7 When the procercoid larva is ingested by man, sparganum will develop in anywhere in the body and the disease sparanosis will occur. The most common type is subcutaneous sparganosis where the large migrates under the skin. It forms nodules which are itchy, inflamed and painful. The condition can be serious if the tape worm larva migrates to the eye or brain however this is rare. Breifly, the most common type of sparganosis is subcutaneous followed by cerebral and ocular (rare cases). Notes: 1- Humans have been known to suffer from sparganosis. Persons become infected by ingesting the procercoid larva of D. latum, as well as that of other Diphyllobothrium species or spirometra species. There are two primary route by which human may contract the parasite: a. Water contaminated with infected copepods. b. Medicines contaminated with infected animal byproducts. The formation of sparganum typically results. Surgical removal of the sparganum is the treatment of choice. Praziquantel has also proven effective against sparganum. 2- Infective stage of human by D. latum is pleurocercoid (sparganum). Laboratory diagnosis: Stool specimens should be examined to detect eggs or less frequently the proglottids. Treatment: Niclosamide or praziquantel is the drug of choice.

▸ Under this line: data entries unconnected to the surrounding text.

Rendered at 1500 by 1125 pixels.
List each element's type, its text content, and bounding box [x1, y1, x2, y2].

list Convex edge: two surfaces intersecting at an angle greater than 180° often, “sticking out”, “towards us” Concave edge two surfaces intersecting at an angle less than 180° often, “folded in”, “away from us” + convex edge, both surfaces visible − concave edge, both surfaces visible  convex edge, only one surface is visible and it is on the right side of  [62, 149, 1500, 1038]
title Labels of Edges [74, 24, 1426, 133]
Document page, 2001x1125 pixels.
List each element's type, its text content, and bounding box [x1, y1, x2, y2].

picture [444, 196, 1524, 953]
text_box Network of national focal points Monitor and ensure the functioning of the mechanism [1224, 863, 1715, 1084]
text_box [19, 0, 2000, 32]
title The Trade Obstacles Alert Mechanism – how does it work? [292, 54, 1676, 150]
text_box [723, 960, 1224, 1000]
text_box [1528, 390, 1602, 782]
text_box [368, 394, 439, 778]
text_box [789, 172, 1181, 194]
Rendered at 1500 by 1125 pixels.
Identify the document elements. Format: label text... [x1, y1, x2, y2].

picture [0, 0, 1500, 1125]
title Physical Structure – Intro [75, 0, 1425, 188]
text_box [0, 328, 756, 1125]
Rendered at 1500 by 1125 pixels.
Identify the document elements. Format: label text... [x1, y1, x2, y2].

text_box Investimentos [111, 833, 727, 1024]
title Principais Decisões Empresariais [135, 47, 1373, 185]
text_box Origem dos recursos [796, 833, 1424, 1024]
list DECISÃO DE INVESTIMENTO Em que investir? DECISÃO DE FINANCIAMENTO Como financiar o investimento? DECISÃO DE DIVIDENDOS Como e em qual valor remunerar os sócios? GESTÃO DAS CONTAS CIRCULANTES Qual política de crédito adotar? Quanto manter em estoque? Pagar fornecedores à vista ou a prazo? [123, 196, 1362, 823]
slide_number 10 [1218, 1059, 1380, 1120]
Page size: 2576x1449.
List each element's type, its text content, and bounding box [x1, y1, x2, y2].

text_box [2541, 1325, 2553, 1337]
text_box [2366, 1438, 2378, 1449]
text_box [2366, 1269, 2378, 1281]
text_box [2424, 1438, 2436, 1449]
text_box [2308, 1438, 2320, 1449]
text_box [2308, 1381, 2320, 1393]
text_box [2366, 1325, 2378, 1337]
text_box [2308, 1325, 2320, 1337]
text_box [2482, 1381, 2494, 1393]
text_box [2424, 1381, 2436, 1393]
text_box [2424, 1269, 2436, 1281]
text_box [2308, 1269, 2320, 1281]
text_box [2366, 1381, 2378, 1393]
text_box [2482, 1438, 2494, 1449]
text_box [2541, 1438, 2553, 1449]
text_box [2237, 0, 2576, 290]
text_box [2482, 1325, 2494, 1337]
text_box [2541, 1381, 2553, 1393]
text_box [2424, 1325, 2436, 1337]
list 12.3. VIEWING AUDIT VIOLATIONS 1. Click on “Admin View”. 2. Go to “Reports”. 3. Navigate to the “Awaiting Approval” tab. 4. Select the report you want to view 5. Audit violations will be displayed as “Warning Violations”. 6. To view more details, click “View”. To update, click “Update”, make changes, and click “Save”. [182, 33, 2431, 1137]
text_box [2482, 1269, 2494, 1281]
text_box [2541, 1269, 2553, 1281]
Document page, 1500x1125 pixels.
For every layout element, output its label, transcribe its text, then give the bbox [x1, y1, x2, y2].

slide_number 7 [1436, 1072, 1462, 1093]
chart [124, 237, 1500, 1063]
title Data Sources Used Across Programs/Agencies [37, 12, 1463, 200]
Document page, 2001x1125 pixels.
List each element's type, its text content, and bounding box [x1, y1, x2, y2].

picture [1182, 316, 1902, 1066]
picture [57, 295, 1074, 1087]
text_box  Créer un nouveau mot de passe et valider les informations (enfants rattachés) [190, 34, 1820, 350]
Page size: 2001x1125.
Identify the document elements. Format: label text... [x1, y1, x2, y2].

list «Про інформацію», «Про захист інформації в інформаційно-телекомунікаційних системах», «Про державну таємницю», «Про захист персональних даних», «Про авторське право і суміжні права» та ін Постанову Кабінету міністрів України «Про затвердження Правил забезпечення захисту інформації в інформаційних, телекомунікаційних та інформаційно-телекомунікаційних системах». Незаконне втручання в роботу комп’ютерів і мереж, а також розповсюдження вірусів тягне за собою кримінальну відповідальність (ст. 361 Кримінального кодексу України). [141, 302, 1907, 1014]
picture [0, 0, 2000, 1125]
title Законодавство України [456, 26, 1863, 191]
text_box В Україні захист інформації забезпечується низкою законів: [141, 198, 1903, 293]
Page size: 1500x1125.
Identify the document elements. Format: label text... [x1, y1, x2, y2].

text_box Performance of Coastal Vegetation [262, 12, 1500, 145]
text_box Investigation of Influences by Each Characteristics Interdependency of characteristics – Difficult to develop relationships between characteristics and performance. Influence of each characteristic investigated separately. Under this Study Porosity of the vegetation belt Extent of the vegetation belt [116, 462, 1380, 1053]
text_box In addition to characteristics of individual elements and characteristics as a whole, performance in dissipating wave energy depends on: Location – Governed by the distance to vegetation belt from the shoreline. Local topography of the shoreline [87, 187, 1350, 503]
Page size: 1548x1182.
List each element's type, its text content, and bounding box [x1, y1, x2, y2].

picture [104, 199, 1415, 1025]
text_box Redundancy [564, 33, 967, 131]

8 Dipylidium caninum (Dog / cat tape worm- pumpkin seedtape worm) D. caninum is commonly found throughout the world in dogs and cats. Human accidently infected with this worm and most reported infection have been in children. 1- The average D. caninum egg may range 30 to 60 µm in diameter, it consists of the typical six-hooked oncosphere. Unlike the eggs of the other cestodes, which appear individually, those of D. caninum form membrane-enclosed packets. Each packets may contain 5-30 eggs. 2- The D. caninum scolex is equipped with 4 suckers and armed with a rostellum that resemble a club in shape. D. caninum scolex contains from 1-6(7) circlets of spines that reside on rostellum. 3- Mature and gravid proglottids resemble pumpkin seeds in their shape. Each mature segment contains two sets of both male and female reproductive organs. Following self-fertilization, the resulting gravid proglottids is full of eggs enclosed in an embryonic membrane. 4- The adult worms are medium-sized, measuring from cm in length and consist of several hundred proglottids. The adult worms are found in the dog or cat intestine, and gravid proglottids separate from the strobili and may migrate singly or in short chains out of the anus. Egg packets may be found in the stool. The egg are ingested by the dog, cat or human flea, where they develop into cysticercoid larvae. Where these fleas are then ingested by the definitive host (dogs, cats, humans), the adult worm develops within 3-4weeks. Notes: 1- The fleas may be transmitted by the lick of an infected dog or cat, or by handto-mouth contamination. 2- Egg packets or gravid proglottids is the diagnostic in the feces samples. Clinical symptoms: A) The majority of infected persons experience no symptoms because of light infection. B) Dipylidiasis /or cat-dog tapeworm disease: Patients with a heavy worm burden may develop appetite loss, diarrhea, abdominal discomfort and ingestion. Such patients may also experience and pruritus caused by gravid proglottids migrating out of the anus. Treatment: Niclosamide is the drug of choice, Praziquantel is alternative.